I pondered the infatuations and worries of my former self. The big questions, now seeming so miniscule. And yet, how unchanged I truly am. At the heart of it all, I still strive for the same ideals, when keeping them vague enough. The want for success, even through the varying definitions. Of recognition, though my metric for satisfaction there is unrelentingly adjusting. And, of love. And the ideas associated thereafter, always still there and sometimes just as hidden away. Embarrassed, or some kin emotion, regarding how much the ideas of young romance held impact then, and how despite everything that has occurred since the lovesick kid resting his hairline against the cold bus window thought and hoped about his future, listening to the Gin Blossoms on the scratchy radio at front of the vehicle- somehow, that itch of a whispered idea still holds court often enough, even when to no avail. While so many of my same gendered peers would go on and on about what I deemed nonsense then, professional athletics being a chief among them- there was that melody and poetry about me. As it is still about now, though certainly more Waits than Bacharach. Though both elements exist, along with all the in-betweens.
And I’m glad for that. Not stupid enough to count on it ever occurring, I am still fool enough to hope that it might.

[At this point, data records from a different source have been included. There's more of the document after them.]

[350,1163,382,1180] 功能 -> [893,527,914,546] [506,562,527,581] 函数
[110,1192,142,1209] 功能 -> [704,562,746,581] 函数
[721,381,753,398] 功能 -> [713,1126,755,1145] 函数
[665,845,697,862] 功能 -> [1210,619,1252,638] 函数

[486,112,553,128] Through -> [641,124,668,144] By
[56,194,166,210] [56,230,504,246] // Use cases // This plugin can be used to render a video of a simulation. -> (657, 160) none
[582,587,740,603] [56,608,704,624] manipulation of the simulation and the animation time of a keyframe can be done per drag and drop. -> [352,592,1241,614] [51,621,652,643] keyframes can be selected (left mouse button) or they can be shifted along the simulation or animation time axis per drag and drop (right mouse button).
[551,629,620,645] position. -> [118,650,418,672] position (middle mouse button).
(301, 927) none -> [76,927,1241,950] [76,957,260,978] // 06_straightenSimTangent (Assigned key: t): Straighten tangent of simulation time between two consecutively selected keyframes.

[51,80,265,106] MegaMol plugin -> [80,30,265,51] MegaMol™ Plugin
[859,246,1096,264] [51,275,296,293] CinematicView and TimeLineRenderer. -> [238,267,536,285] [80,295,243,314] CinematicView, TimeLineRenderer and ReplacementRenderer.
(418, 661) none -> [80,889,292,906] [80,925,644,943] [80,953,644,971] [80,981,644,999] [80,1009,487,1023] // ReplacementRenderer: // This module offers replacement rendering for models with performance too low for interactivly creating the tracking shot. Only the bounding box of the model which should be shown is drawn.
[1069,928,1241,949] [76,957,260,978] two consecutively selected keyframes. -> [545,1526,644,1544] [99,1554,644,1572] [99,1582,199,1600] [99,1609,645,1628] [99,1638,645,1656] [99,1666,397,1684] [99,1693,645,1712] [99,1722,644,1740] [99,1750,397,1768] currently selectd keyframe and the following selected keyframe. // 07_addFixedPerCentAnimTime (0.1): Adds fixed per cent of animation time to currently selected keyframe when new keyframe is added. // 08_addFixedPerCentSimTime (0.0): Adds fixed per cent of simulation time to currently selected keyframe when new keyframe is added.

Despite the many roads this life of mine has taken that have diverged my existence beyond not only my peer group, but much of the closely associated society at large- the desires still rage enough at the core to keep many an ember alive.
And unlike so many of those baseball card and football jersey wielding youths I was once surrounded by- the questions of what it means to be a man, internally, has held fast. Not fickle competition or instantly gratify accomplishment, no, those are ideas for children, and the lesser advanced among them. Perseverance- that’s the idea that they always missed. And obligation, not only to those whom you might find important, but to those ideals and stances that represent those inexplicable and yet universal understanding of greater good. That which lives beyond us, and not in the ‘religious’ and ‘spiritual’ ways- but in the actual. The way the stories of our dead live again in our retelling of them, and such.
Masculinity, according to yours truly, is not about dominance or acquisition. That reeks of little more than insecurity. It is about acceptance without capitulation. It is about management between fantasy and pragmatism, without surrendering either which way to either such extent of operation. It is about acknowledgement of limitations, and still fighting to defy them all the same. It is being determined without being stubborn.
Or so says I, with the caffeine vacating my blood stream, and the length and breadth of the day taking its toll on this consciousness, albeit only temporary.